# recommend me a return pump....



## Flexin5 (Nov 12, 2011)

hidden WTB, i just need a temporary return pump to cycle a new tank, (cat's out of the bag..LOL). i'll be using my eheim 1262 once i transfer everything over but in the mean time i need a cheap (or used) return pump around 900gph to get things going. 

how are the mag pumps? they are slightly cheaper.


----------



## noy (Nov 19, 2012)

Flexin5 said:


> hidden WTB, i just need a temporary return pump to cycle a new tank, (cat's out of the bag..LOL). i'll be using my eheim 1262 once i transfer everything over but in the mean time i need a cheap (or used) return pump around 900gph to get things going.
> 
> how are the mag pumps? they are slightly cheaper.


They are solid pumps - but on the noisy end.

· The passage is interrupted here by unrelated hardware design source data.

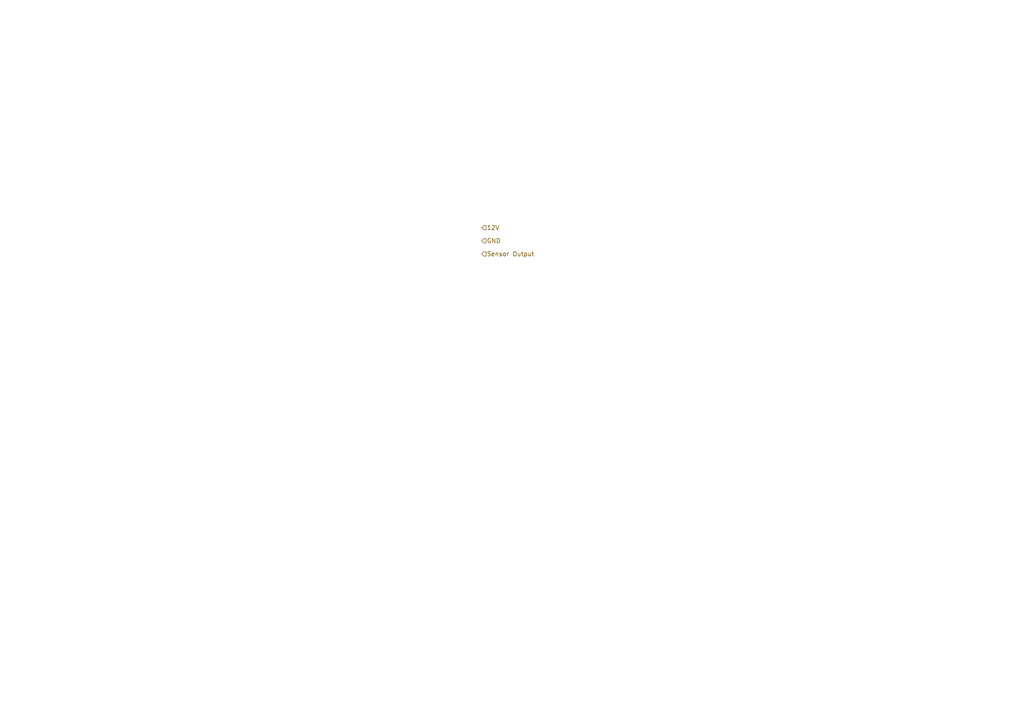
<source format=kicad_sch>
(kicad_sch
	(version 20231120)
	(generator "eeschema")
	(generator_version "8.0")
	(uuid "9bd1cb43-de39-4378-8c50-3cb58caf1778")
	(paper "A4")
	(lib_symbols)
	(hierarchical_label "GND"
		(shape input)
		(at 139.7 69.85 0)
		(fields_autoplaced yes)
		(effects
			(font
				(size 1.27 1.27)
			)
			(justify left)
		)
		(uuid "69ffb33c-c694-43d8-81c1-02248000e39c")
	)
	(hierarchical_label "12V"
		(shape input)
		(at 139.7 66.04 0)
		(fields_autoplaced yes)
		(effects
			(font
				(size 1.27 1.27)
			)
			(justify left)
		)
		(uuid "a40b115b-c23f-46b7-ad2e-593d9a1ac6cd")
	)
	(hierarchical_label "Sensor Output"
		(shape input)
		(at 139.7 73.66 0)
		(fields_autoplaced yes)
		(effects
			(font
				(size 1.27 1.27)
			)
			(justify left)
		)
		(uuid "bb1e581b-4f96-4008-b3d9-c2afd6244074")
	)
)

</source>
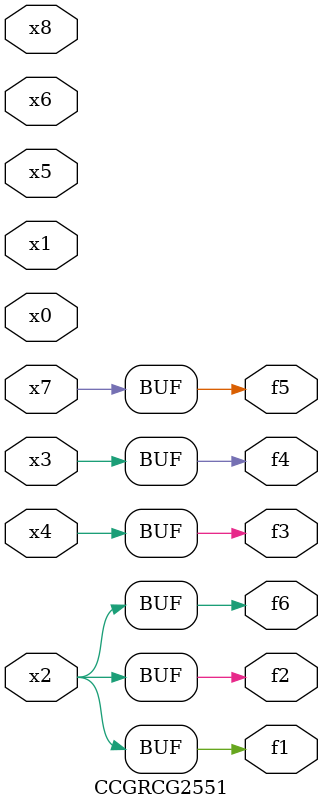
<source format=v>
module CCGRCG2551(
	input x0, x1, x2, x3, x4, x5, x6, x7, x8,
	output f1, f2, f3, f4, f5, f6
);
	assign f1 = x2;
	assign f2 = x2;
	assign f3 = x4;
	assign f4 = x3;
	assign f5 = x7;
	assign f6 = x2;
endmodule

</source>
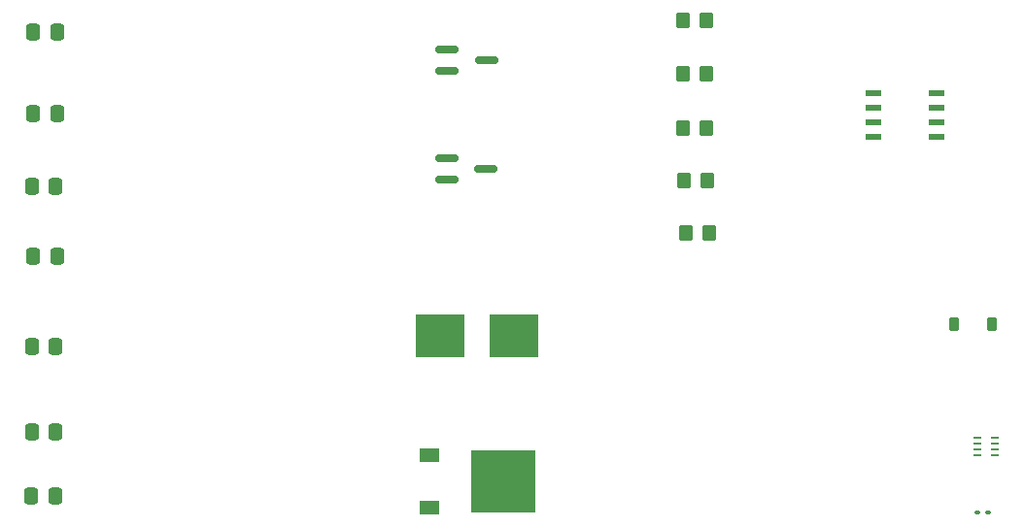
<source format=gbr>
G04 #@! TF.GenerationSoftware,KiCad,Pcbnew,8.0.4*
G04 #@! TF.CreationDate,2024-10-22T20:55:05-05:00*
G04 #@! TF.ProjectId,PCB_split,5043425f-7370-46c6-9974-2e6b69636164,rev?*
G04 #@! TF.SameCoordinates,Original*
G04 #@! TF.FileFunction,Paste,Top*
G04 #@! TF.FilePolarity,Positive*
%FSLAX46Y46*%
G04 Gerber Fmt 4.6, Leading zero omitted, Abs format (unit mm)*
G04 Created by KiCad (PCBNEW 8.0.4) date 2024-10-22 20:55:05*
%MOMM*%
%LPD*%
G01*
G04 APERTURE LIST*
G04 Aperture macros list*
%AMRoundRect*
0 Rectangle with rounded corners*
0 $1 Rounding radius*
0 $2 $3 $4 $5 $6 $7 $8 $9 X,Y pos of 4 corners*
0 Add a 4 corners polygon primitive as box body*
4,1,4,$2,$3,$4,$5,$6,$7,$8,$9,$2,$3,0*
0 Add four circle primitives for the rounded corners*
1,1,$1+$1,$2,$3*
1,1,$1+$1,$4,$5*
1,1,$1+$1,$6,$7*
1,1,$1+$1,$8,$9*
0 Add four rect primitives between the rounded corners*
20,1,$1+$1,$2,$3,$4,$5,0*
20,1,$1+$1,$4,$5,$6,$7,0*
20,1,$1+$1,$6,$7,$8,$9,0*
20,1,$1+$1,$8,$9,$2,$3,0*%
G04 Aperture macros list end*
%ADD10RoundRect,0.250000X-0.337500X-0.475000X0.337500X-0.475000X0.337500X0.475000X-0.337500X0.475000X0*%
%ADD11RoundRect,0.250000X-0.350000X-0.450000X0.350000X-0.450000X0.350000X0.450000X-0.350000X0.450000X0*%
%ADD12R,0.711200X0.228600*%
%ADD13R,1.699999X1.300000*%
%ADD14R,5.699998X5.499999*%
%ADD15R,4.240000X3.810000*%
%ADD16RoundRect,0.162500X-0.837500X-0.162500X0.837500X-0.162500X0.837500X0.162500X-0.837500X0.162500X0*%
%ADD17R,1.460500X0.558800*%
%ADD18RoundRect,0.225000X-0.225000X-0.375000X0.225000X-0.375000X0.225000X0.375000X-0.225000X0.375000X0*%
%ADD19RoundRect,0.090000X-0.139000X-0.090000X0.139000X-0.090000X0.139000X0.090000X-0.139000X0.090000X0*%
G04 APERTURE END LIST*
D10*
G04 #@! TO.C,C5*
X95439500Y-104267000D03*
X97514500Y-104267000D03*
G04 #@! TD*
G04 #@! TO.C,C6*
X95439500Y-111760000D03*
X97514500Y-111760000D03*
G04 #@! TD*
G04 #@! TO.C,C7*
X95377000Y-117348000D03*
X97452000Y-117348000D03*
G04 #@! TD*
G04 #@! TO.C,C4*
X95566500Y-96393000D03*
X97641500Y-96393000D03*
G04 #@! TD*
D11*
G04 #@! TO.C,R2*
X152178000Y-80518000D03*
X154178000Y-80518000D03*
G04 #@! TD*
D10*
G04 #@! TO.C,C1*
X95566500Y-76835000D03*
X97641500Y-76835000D03*
G04 #@! TD*
D12*
G04 #@! TO.C,U2*
X177804376Y-112256811D03*
X177804376Y-112756937D03*
X177804376Y-113257063D03*
X177804376Y-113757189D03*
X179404576Y-113757189D03*
X179404576Y-113257063D03*
X179404576Y-112756937D03*
X179404576Y-112256811D03*
G04 #@! TD*
D13*
G04 #@! TO.C,U1*
X130066001Y-113793001D03*
X130066001Y-118362999D03*
D14*
X136506001Y-116078000D03*
G04 #@! TD*
D15*
G04 #@! TO.C,F1*
X131044000Y-103378000D03*
X137414000Y-103378000D03*
G04 #@! TD*
D11*
G04 #@! TO.C,R5*
X152432000Y-94361000D03*
X154432000Y-94361000D03*
G04 #@! TD*
D16*
G04 #@! TO.C,D2*
X131629150Y-78359000D03*
X131629150Y-80259000D03*
X135049150Y-79309000D03*
G04 #@! TD*
D11*
G04 #@! TO.C,R1*
X152178000Y-75819000D03*
X154178000Y-75819000D03*
G04 #@! TD*
D17*
G04 #@! TO.C,Q1*
X168795700Y-82169000D03*
X168795700Y-83439000D03*
X168795700Y-84709000D03*
X168795700Y-85979000D03*
X174244000Y-85979000D03*
X174244000Y-84709000D03*
X174244000Y-83439000D03*
X174244000Y-82169000D03*
G04 #@! TD*
D18*
G04 #@! TO.C,D1*
X175770000Y-102362000D03*
X179070000Y-102362000D03*
G04 #@! TD*
D10*
G04 #@! TO.C,C3*
X95439500Y-90297000D03*
X97514500Y-90297000D03*
G04 #@! TD*
D16*
G04 #@! TO.C,D3*
X131581000Y-87823000D03*
X131581000Y-89723000D03*
X135001000Y-88773000D03*
G04 #@! TD*
D11*
G04 #@! TO.C,R4*
X152305000Y-89789000D03*
X154305000Y-89789000D03*
G04 #@! TD*
G04 #@! TO.C,R3*
X152178000Y-85217000D03*
X154178000Y-85217000D03*
G04 #@! TD*
D19*
G04 #@! TO.C,L1*
X177875500Y-118745000D03*
X178740500Y-118745000D03*
G04 #@! TD*
D10*
G04 #@! TO.C,C2*
X95566500Y-83947000D03*
X97641500Y-83947000D03*
G04 #@! TD*
M02*

</source>
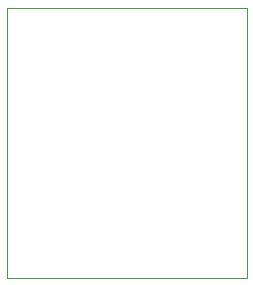
<source format=gm1>
G04 Layer_Color=16711935*
%FSLAX24Y24*%
%MOIN*%
G70*
G01*
G75*
%ADD18C,0.0039*%
G54D18*
X0Y9000D02*
X8000D01*
Y0D02*
Y9000D01*
X-0Y0D02*
X8000D01*
X-0D02*
X0Y0D01*
Y9000D01*
M02*

</source>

I have a mag 12 that I use to pump water from the basement for water changes.


----------



## Flexin5 (Nov 12, 2011)

thanks, ended up going with the jebao dc6000 pump. from what i hear, it's quiet, about 800gph, and controllable. and it's only $100. i do have the eheim 1262 as a backup tho.


----------



## noy (Nov 19, 2012)

Flexin5 said:


> thanks, ended up going with the jebao dc6000 pump. from what i hear, it's quiet, about 800gph, and controllable. and it's only $100. i do have the eheim 1262 as a backup tho.


I have the same pump for my 60 gallon seahorse tank and frag setup. Its surprisingly robust - I have let it run dry for probably a good 5 minutes (accidently) during water changes without any adverse effects.


----------



## Flexin5 (Nov 12, 2011)

oh nice, is it really as quiet as they say it is?


----------



## noy (Nov 19, 2012)

Flexin5 said:


> oh nice, is it really as quiet as they say it is?


definitely quiet - when you get it you have to make sure the impeller is seated correctly (you may hear a small rattling sound if not).


----------



## fesso clown (Nov 15, 2011)

Flexin5 said:


> thanks, ended up going with the jebao dc6000 pump. from what i hear, it's quiet, about 800gph, and controllable. and it's only $100. i do have the eheim 1262 as a backup tho.


where did you buy that for $100?

considering trying it out as a back-up for my 1262.


----------



## Flexin5 (Nov 12, 2011)

the good old frag box. 

becareful he might touch your bum. lol jk


----------



## loonie (Mar 29, 2008)

I am using the Jebao DC12000, and I am happy with it. I can control the flow and its quiet. Cost less then $150 including shipping.


----------